Conclusões/Considerações finais
As narrativas produzidas a partir dos grupos reflexivos demonstram a importância dessa estratégia para novas produções de sentido e mudanças de repertórios comportamentais violentos e relações de gênero. O grupo ratifica o que está previsto na Convenção de Belém do Pará onde os Estados devem adotar todas as medidas que estejam ao seu alcance para modificar os padrões sociais no enfrentamento da violência. Além disso, foi possível verificar que as discussões atingiram todos os níveis educacionais e refletiu sobre preconceitos, estereótipos e discriminação. Os encontros possibilitam responsabilizar os homens como parte do problema da violência e promovem reflexões sobre novas masculinidades e alternativas não violetas para resolução de conflitos, entretanto, faz-se necessário que esse dispositivo de torne política pública de saúde incorporada no SUS como parte dos desafios encontrados na gestão do cuidado dentro das redes de atenção à saúde para fortalecer outras iniciativas no Brasil.

Referências
BEIRAS, Adriano Metodologia de grupos reflexivos de gênero / Adriano Beiras, Alan Bronz. – Rio de Janeiro: Instituto Noos, 2016.

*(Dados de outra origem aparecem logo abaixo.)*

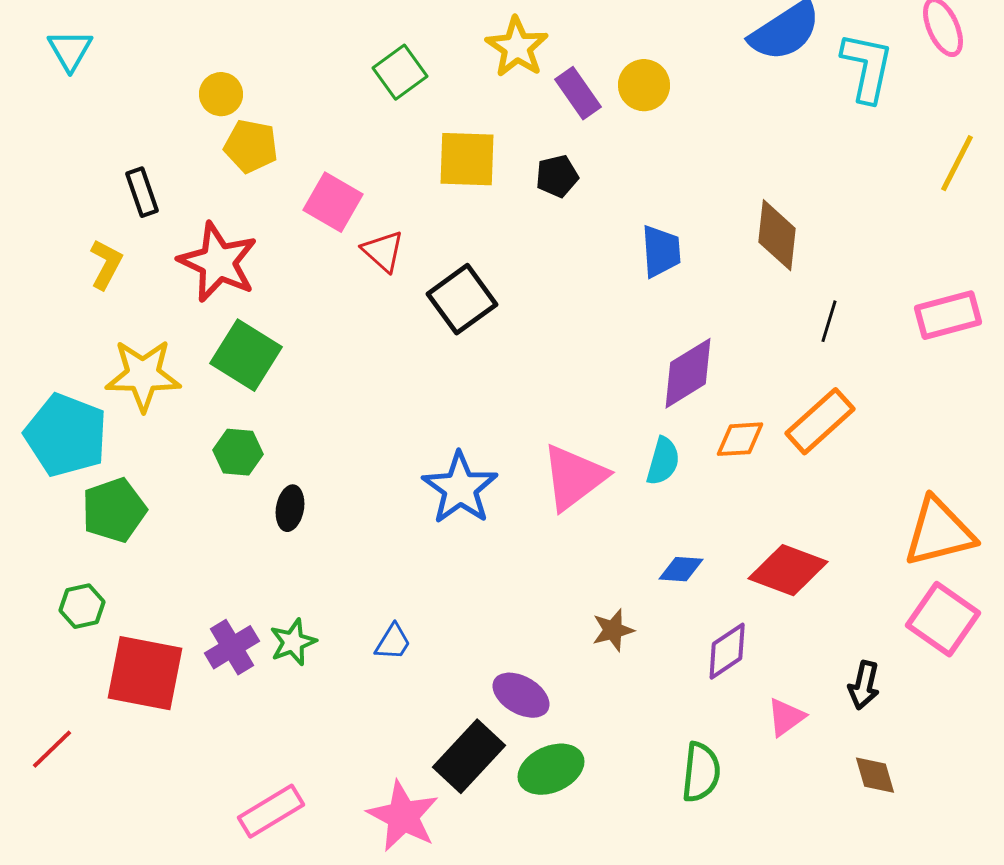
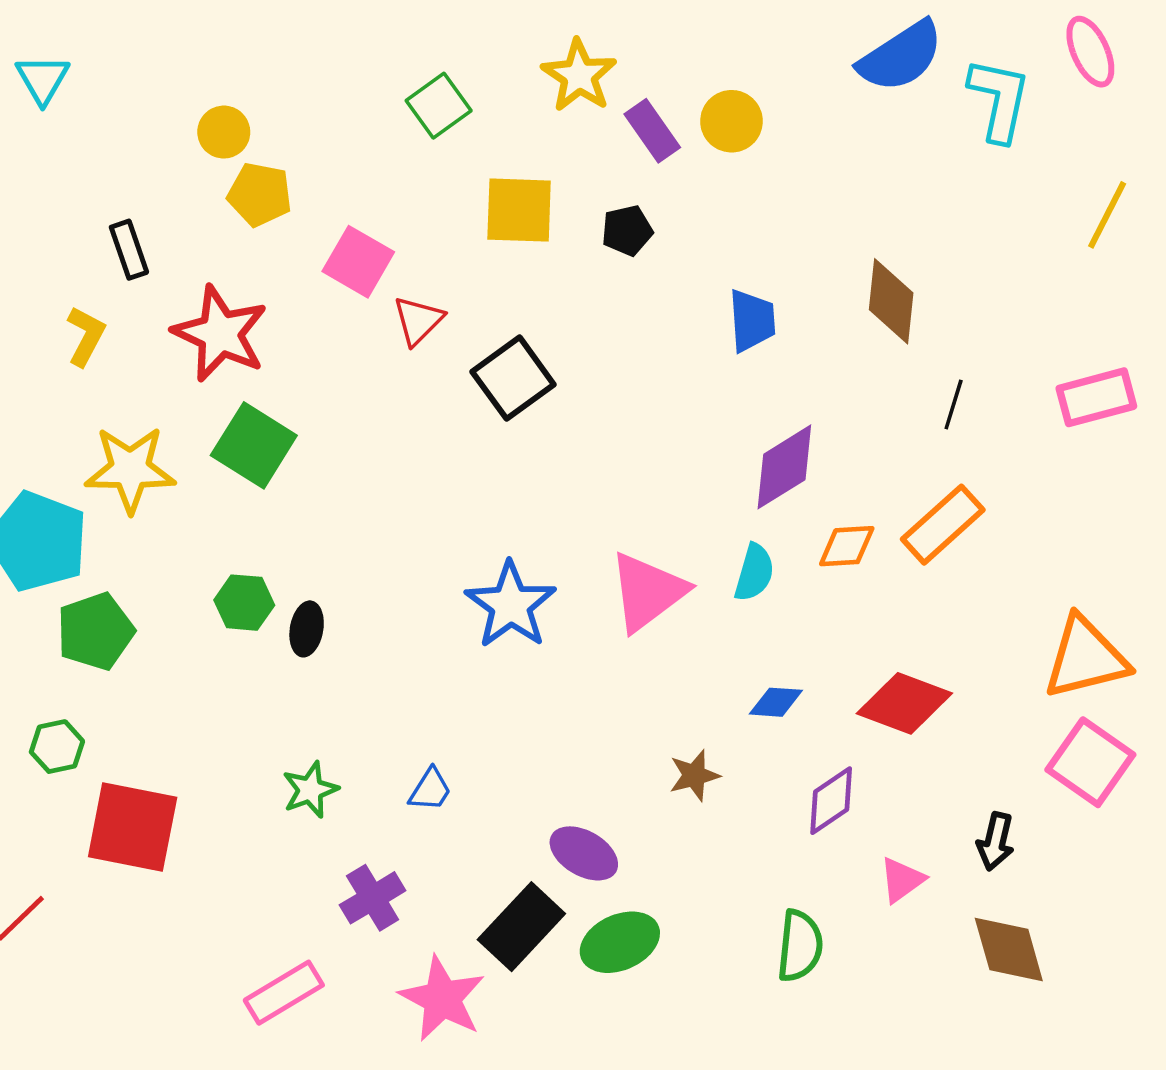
red triangle: (383, 251) -> (418, 320), turned 33
green hexagon: (238, 452) -> (244, 603), moved
purple cross: (232, 647) -> (373, 898), moved
brown diamond: (875, 775) -> (1009, 949), size x1.5

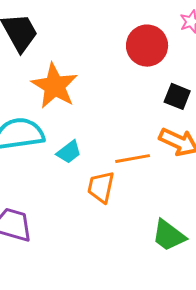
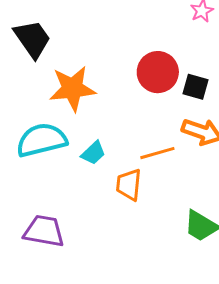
red circle: (147, 46) -> (158, 72), moved
orange star: (55, 86) -> (72, 89), turned -30

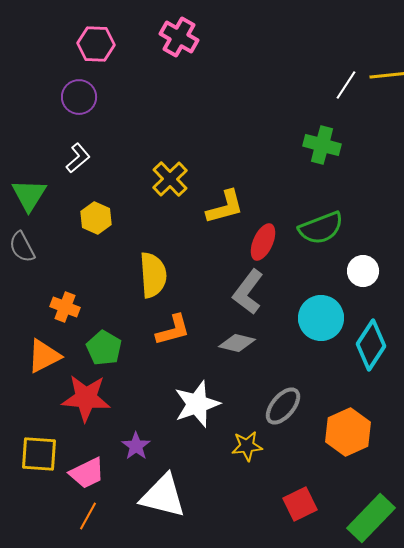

TRAD, L. A. B.. Grupos focais: conceitos, procedimentos e reflexões baseadas em experiências com o uso da técnica em pesquisas de saúde. Physis: Revista de Saúde Coletiva, v. 19, n. 3, p. 777–796, 2009.

SOUZA, E. R. DE .. Masculinidade e violência no Brasil: contribuições para a reflexão no campo da saúde. Ciência & Saúde Coletiva, v. 10, n. 1, p. 59–70, jan. 2005.

MINAYO, Maria Cecilia de Souza. O desafio do conhecimento: pesquisa qualitativa em saúde. 12. ed. São Paulo: Hucitec, 2014. 407

MOSCOVICI. Representações Sociais: investigações em Psicologia Social. 9 ed. Petrópolis, RJ, Vozes, 2012.